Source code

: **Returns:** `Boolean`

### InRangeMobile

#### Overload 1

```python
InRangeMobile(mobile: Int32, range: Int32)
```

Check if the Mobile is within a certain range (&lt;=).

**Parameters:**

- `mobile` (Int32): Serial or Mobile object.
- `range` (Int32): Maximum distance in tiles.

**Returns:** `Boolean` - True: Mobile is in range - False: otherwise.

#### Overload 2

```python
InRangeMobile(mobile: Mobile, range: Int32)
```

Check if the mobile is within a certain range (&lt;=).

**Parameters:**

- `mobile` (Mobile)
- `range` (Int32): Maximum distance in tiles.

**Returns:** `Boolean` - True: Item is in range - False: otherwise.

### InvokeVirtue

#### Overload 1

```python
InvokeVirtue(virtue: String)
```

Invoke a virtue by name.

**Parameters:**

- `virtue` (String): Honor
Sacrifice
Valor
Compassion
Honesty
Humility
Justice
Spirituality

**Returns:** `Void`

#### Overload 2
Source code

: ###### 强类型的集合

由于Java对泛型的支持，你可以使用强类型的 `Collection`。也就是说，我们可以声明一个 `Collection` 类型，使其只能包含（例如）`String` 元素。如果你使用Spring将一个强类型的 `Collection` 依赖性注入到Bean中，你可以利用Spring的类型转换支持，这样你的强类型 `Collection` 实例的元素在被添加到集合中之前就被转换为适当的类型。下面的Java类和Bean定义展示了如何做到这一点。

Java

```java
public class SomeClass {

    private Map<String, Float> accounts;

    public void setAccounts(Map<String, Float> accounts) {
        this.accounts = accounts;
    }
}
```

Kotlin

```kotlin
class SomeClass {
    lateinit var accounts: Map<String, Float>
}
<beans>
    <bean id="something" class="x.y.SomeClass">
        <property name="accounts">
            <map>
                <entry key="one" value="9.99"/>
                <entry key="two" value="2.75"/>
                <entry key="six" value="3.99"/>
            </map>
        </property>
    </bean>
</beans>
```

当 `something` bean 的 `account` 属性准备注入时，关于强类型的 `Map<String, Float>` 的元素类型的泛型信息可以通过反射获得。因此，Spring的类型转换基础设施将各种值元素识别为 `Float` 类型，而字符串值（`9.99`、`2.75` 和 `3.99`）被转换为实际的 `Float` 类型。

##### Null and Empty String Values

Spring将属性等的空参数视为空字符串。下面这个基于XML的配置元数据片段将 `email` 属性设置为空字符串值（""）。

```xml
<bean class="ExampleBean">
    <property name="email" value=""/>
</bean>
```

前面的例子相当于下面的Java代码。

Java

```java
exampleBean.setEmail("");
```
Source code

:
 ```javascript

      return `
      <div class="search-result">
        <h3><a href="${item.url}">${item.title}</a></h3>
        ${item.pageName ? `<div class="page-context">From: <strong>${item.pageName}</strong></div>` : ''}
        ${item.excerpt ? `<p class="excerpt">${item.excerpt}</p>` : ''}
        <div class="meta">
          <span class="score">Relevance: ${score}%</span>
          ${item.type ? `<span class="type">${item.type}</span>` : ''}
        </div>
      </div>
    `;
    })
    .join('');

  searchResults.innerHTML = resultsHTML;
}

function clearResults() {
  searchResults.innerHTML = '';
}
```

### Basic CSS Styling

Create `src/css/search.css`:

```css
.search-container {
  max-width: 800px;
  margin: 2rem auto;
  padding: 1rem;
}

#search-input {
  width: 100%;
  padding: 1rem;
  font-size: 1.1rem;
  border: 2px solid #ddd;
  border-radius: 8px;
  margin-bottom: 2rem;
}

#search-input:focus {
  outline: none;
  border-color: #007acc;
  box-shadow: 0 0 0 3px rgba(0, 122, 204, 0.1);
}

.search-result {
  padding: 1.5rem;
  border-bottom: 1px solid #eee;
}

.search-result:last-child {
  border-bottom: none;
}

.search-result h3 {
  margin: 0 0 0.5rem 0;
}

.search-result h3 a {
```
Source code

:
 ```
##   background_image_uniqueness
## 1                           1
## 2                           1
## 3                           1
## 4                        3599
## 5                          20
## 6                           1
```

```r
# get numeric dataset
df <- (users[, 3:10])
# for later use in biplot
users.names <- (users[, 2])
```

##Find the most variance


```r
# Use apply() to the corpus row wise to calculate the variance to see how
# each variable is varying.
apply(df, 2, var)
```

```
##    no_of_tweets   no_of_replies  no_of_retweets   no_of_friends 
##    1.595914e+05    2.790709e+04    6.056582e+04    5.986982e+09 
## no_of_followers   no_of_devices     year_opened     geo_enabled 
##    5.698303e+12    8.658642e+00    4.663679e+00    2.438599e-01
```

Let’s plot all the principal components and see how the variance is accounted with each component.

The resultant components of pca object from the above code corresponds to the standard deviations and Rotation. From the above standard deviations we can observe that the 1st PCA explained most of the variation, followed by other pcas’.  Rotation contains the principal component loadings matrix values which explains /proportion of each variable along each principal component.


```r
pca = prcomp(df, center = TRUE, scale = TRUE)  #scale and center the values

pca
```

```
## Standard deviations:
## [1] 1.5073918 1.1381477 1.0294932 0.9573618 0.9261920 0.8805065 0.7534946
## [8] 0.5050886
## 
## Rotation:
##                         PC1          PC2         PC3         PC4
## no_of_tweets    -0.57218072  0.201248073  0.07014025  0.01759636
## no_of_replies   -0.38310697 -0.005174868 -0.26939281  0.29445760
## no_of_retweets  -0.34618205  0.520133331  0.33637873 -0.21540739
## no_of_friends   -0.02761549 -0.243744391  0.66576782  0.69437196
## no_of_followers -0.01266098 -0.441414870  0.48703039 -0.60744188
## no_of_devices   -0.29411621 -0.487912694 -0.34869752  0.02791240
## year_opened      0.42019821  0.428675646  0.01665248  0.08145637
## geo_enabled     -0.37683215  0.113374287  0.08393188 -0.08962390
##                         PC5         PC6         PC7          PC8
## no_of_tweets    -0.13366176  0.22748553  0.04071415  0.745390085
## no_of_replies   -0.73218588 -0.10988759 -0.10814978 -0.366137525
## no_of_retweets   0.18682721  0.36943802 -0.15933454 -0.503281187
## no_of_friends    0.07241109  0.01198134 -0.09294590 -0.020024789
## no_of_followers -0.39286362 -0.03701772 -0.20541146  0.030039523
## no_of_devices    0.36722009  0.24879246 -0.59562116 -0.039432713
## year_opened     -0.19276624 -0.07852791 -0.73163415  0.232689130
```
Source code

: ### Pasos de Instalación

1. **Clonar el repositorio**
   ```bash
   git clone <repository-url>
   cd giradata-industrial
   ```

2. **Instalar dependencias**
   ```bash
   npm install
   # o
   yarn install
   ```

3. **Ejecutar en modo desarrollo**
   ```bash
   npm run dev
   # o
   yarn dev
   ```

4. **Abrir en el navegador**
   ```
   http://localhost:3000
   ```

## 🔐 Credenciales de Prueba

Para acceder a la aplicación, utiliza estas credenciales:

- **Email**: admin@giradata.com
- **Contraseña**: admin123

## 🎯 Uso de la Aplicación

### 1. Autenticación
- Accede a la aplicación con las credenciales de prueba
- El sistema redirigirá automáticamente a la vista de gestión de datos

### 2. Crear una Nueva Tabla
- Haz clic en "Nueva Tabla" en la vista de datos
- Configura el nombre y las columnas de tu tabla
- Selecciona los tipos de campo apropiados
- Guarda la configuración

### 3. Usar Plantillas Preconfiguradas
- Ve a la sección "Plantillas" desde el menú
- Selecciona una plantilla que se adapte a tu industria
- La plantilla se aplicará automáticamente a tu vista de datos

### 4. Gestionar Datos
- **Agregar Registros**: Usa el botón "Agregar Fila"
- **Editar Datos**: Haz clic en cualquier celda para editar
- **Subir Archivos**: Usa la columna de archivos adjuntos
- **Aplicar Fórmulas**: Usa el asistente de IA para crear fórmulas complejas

.....

= AIM OF THE EXERCISE =
Copy out every line in the records where the word "SomeClass" is found.

= ANSWER BELOW =
public class SomeClass {
class SomeClass {
    <bean id="something" class="x.y.SomeClass">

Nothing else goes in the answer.